UPNI : Il y en a peut-être d’autres mais jusque là ils ont été plus intelligents. Quand ils sont observateurs dans une opération policière, ils ne sont pas intervenus. Il est possible d’intégrer du personnel administratif dans une unité, avec l’aval du ministère et des directeurs centraux. Après, pourquoi on voit ces observateurs à Paris, et pas à Nantes ou dans le 9-3, là où les policiers sont pris à partie et n’ont pas d’instructions pour y répondre ?
Breizh Info : Après avoir beaucoup hésité, Macron a lâché Benalla, reconnu des faits « inacceptables », des « dysfonctionnements » et promis qu’il n’y aura « pas d’impunité » à ce sujet. Des têtes vont tomber pour protéger le président ?
UPNI : On commence à couper des têtes pour protéger le ministre… et Macron. Cette affaire compte tellement de ramifications… Benalla était souvent vu par les journalistes, il était au courant de tout l’aspect sécuritaire quand Macron a fait son interview sur BFM-TV… Certes il est maintenant licencié et en garde à vue [levée depuis] mais un policier lambda, à sa place, aurait déjà été suspendu sans salaire et cloué au pilori par la presse, là où pendant quelques semaines, des mois même on a essayé de le couvrir. Autrement dit, parce qu’on est près du président on peut s’affranchir de la loi, du code de procédure pénale… Quand il y a des violences policières avérées ou non, on n’attend pas trois mois pour prendre une décision, tout le monde en parle, le ministère nous lâche…
Breizh Info : Mais ici on a aussi affaire à un personnage que le pouvoir a peut-être intérêt à ménager, car il sait bien des choses ?
UPNI : S’il a participé à la campagne de 2017, oui, et il a certainement été habilité secret défense, assisté à des entretiens confidentiels… Il faut espérer cependant que la justice fasse son travail.
Breizh Info : Un policier, dans sa situation, est traité comment par la justice ?
UPNI : On ne nous rate pas : c’est le maximum de la peine judiciaire car c’est dans l’exercice de ses fonctions, et après il y a la sanction administrative : viré, sans prime ni retraite, interdit d’exercer un métier lié à la sécurité pendant des années, voire à vie.

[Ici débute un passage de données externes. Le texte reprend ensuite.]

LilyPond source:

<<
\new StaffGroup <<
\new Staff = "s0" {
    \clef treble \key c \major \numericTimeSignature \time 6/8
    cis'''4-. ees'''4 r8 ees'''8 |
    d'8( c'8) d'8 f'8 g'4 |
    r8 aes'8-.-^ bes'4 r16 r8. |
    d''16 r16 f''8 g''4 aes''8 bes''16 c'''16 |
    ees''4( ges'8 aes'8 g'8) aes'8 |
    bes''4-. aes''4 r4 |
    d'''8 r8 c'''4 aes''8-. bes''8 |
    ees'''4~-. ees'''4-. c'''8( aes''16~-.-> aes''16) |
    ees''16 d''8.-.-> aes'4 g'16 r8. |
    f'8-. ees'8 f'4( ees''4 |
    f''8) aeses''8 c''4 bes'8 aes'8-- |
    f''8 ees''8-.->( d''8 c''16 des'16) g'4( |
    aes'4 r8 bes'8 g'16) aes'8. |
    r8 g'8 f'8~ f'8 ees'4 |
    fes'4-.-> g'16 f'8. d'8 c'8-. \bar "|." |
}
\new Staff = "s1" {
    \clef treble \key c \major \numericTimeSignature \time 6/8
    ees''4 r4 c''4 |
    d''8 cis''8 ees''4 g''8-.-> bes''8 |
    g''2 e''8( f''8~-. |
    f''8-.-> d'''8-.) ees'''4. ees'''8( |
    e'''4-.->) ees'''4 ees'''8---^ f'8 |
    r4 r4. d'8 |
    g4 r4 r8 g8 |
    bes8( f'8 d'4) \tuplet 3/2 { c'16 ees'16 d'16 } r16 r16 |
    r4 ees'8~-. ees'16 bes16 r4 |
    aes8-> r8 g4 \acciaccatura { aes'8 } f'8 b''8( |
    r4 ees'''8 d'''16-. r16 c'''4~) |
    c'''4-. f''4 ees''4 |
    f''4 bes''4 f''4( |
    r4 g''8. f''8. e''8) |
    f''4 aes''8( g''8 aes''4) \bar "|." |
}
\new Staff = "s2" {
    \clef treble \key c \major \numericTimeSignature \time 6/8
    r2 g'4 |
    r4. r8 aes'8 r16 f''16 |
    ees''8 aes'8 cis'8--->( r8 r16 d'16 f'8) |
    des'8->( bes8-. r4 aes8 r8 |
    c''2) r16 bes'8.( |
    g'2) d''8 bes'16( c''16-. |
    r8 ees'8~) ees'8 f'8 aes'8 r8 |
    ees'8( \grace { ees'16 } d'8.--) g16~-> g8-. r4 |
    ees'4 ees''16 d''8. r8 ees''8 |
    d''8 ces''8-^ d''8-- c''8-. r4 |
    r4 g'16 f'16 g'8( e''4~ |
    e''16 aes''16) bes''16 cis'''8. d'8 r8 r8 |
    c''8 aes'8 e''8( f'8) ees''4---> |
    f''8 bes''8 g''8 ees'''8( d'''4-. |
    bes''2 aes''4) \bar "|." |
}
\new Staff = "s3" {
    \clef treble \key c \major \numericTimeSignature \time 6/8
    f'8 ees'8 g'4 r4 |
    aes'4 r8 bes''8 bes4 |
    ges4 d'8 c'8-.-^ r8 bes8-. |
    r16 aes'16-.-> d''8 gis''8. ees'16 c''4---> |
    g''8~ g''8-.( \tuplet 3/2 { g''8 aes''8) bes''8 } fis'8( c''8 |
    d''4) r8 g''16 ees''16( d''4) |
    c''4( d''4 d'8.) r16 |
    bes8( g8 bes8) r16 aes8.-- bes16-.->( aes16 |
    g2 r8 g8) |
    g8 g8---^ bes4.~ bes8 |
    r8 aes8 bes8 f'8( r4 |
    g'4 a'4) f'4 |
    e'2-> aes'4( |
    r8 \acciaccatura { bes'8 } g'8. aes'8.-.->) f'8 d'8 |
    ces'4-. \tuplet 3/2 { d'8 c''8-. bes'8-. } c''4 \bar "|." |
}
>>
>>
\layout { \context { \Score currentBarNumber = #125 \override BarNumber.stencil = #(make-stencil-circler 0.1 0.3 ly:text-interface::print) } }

La différence de traitement avec Benalla est très nette.
Breizh Info : Et avec tout ça, on ne sait toujours pas qui est vraiment Benalla…
UPNI : Il y a une enquête DGSE obligatoire, donc à l’Elysée ils le savent et le ministère de l’Intérieur aussi. C’est cependant l’Élysée qui a le dernier mot sur un recrutement ou une décision. Cela dit, quand on parle de moralisation politique, ça la fait mal. Rien n’a changé. Le nouveau monde de Macron ressemble beaucoup à l’ancien, nous à la police nationale, on a toujours les mêmes directeurs centraux, ceux qui sont responsables de la situation, qui ont laissé filer l’état du matériel et la vétusté des locaux, le manque d’effectifs, la politique du chiffre. Rien, vraiment rien n’a changé.